+++ Material for this exercise

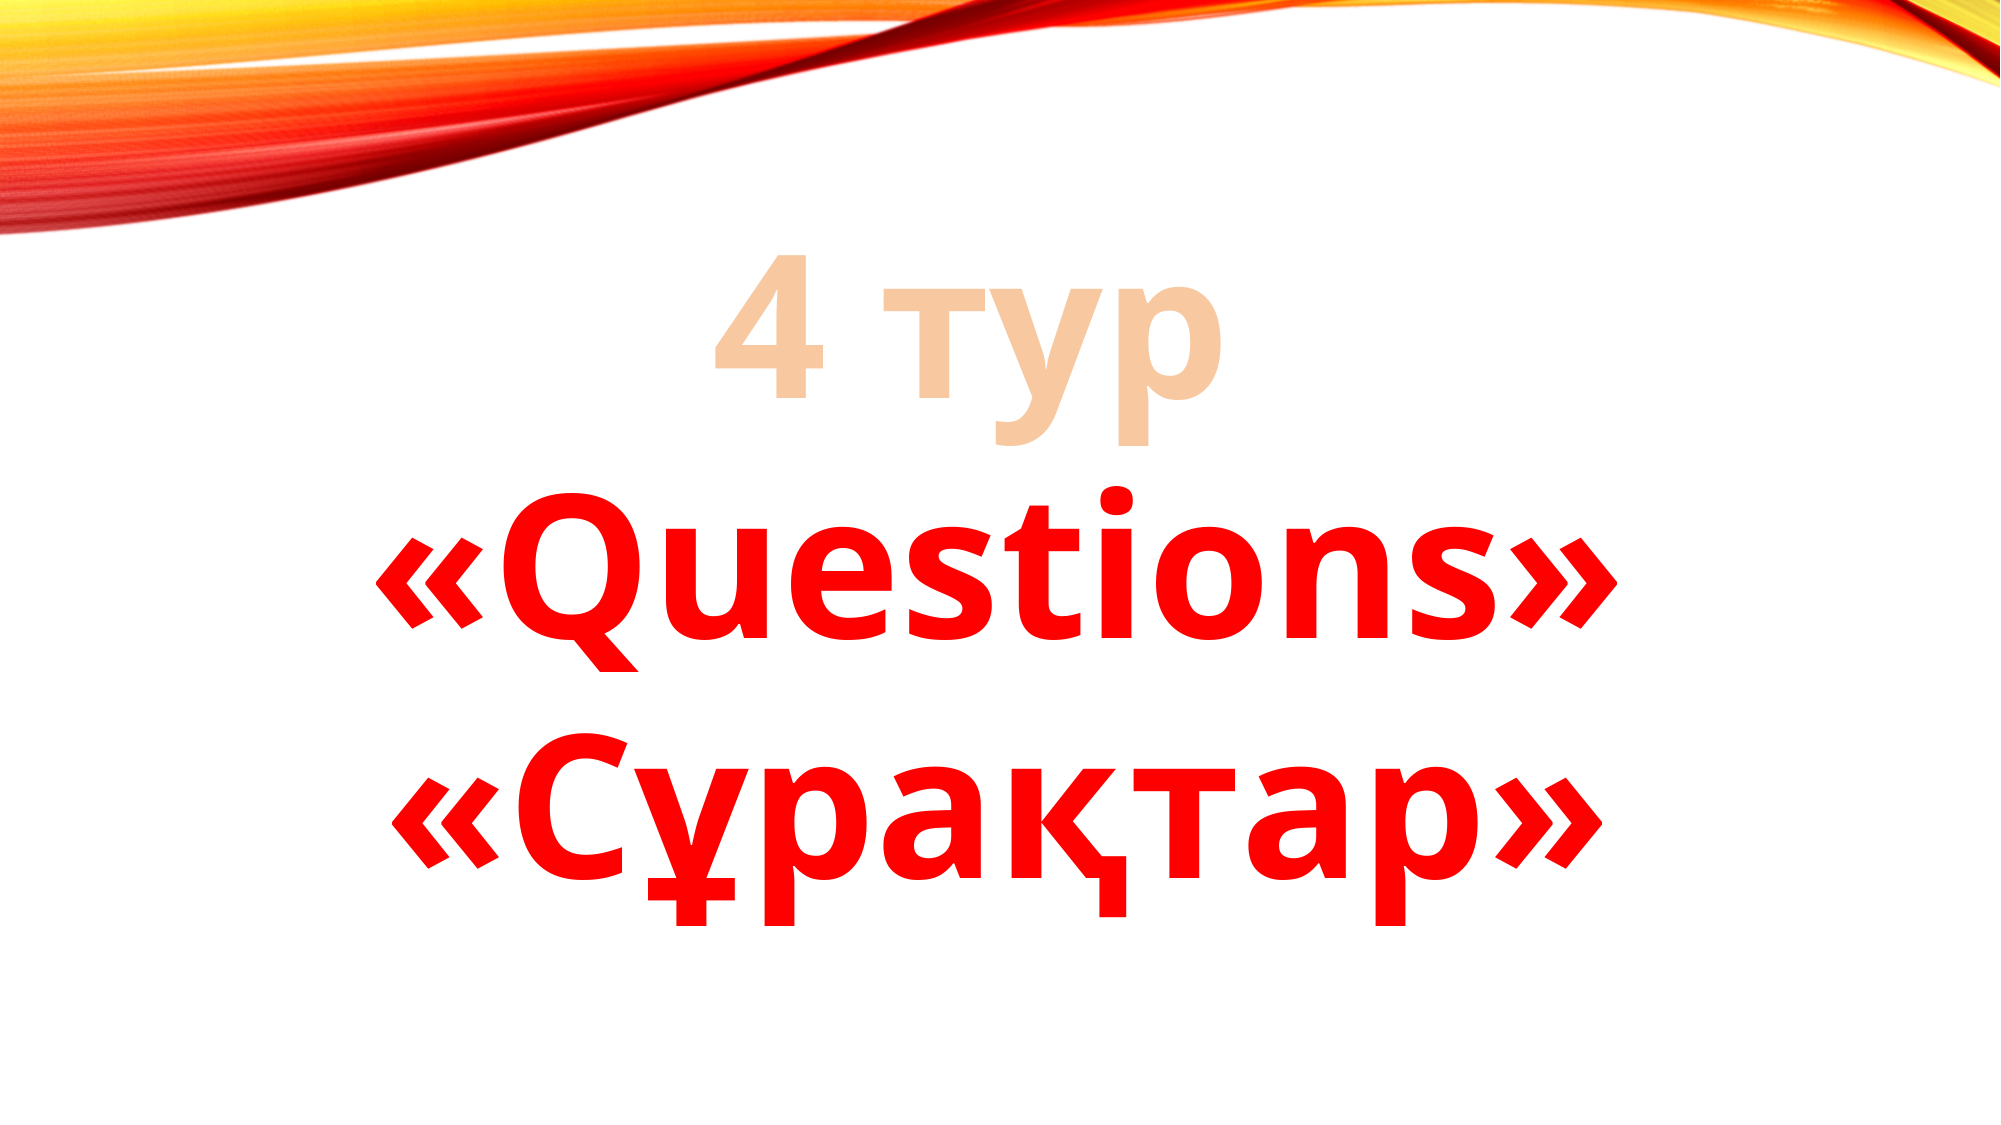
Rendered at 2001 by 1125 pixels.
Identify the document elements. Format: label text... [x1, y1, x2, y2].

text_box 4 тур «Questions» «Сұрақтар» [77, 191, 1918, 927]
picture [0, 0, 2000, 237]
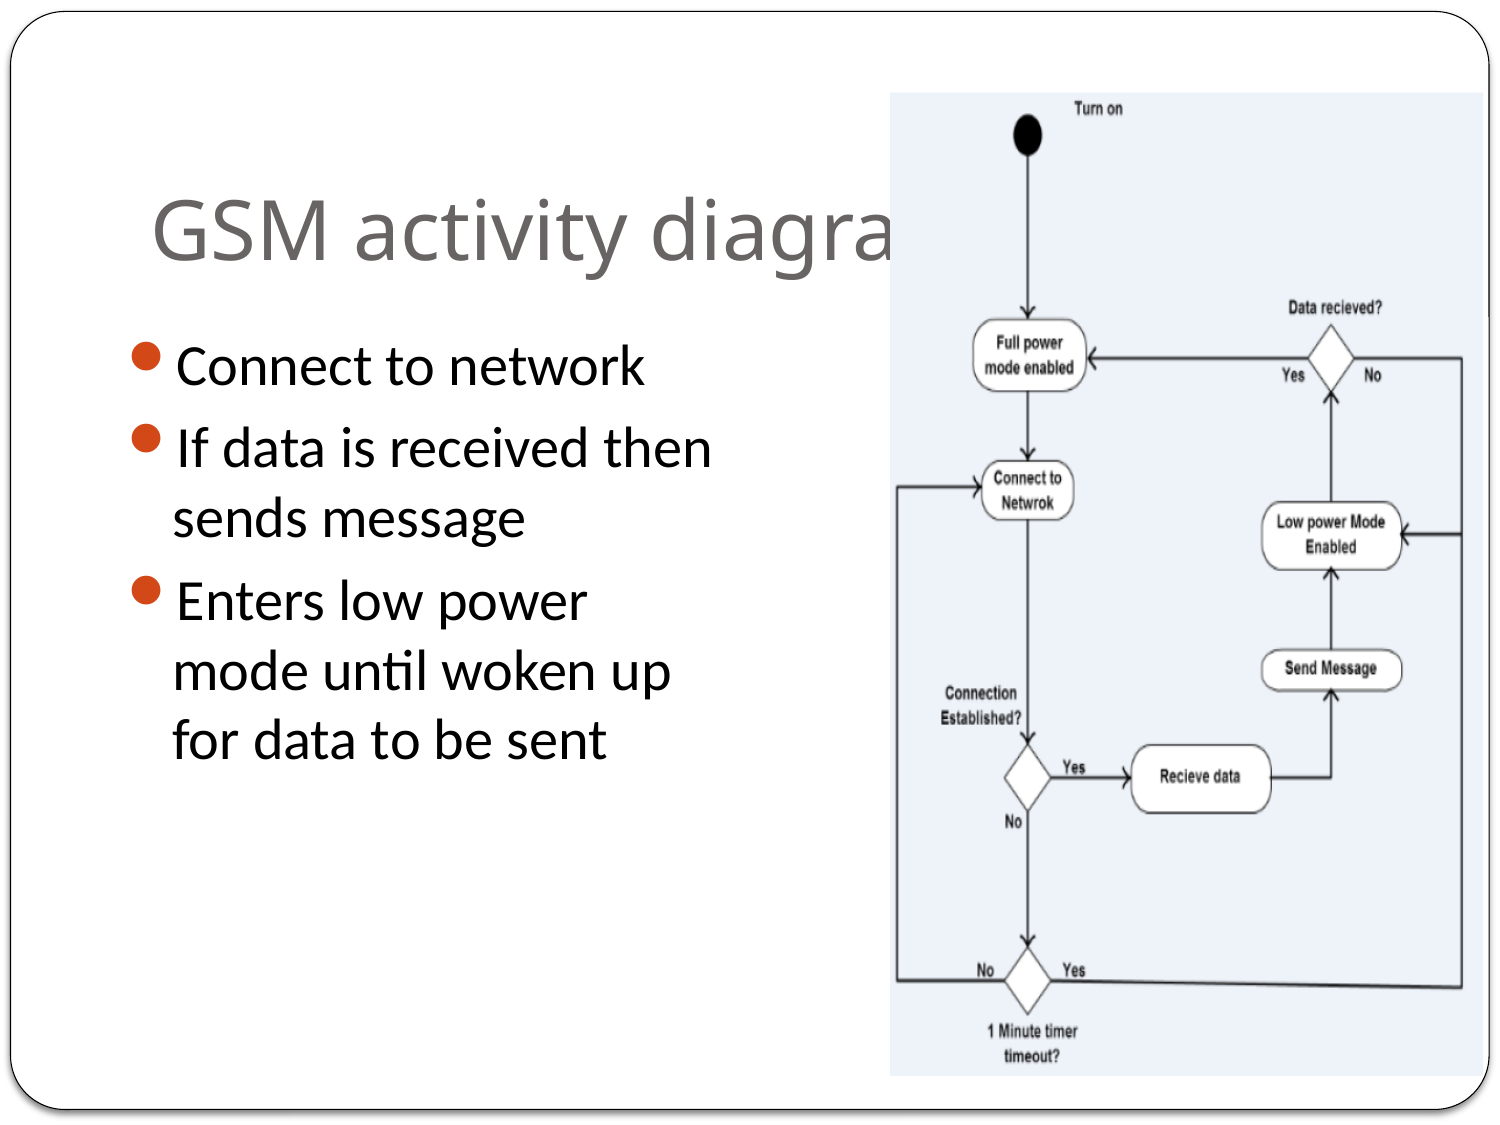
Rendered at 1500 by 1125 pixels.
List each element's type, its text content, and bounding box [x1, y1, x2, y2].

++++++

Problem details | Say, as a number only, how many lines of the data contain "pixels".

Result below | 2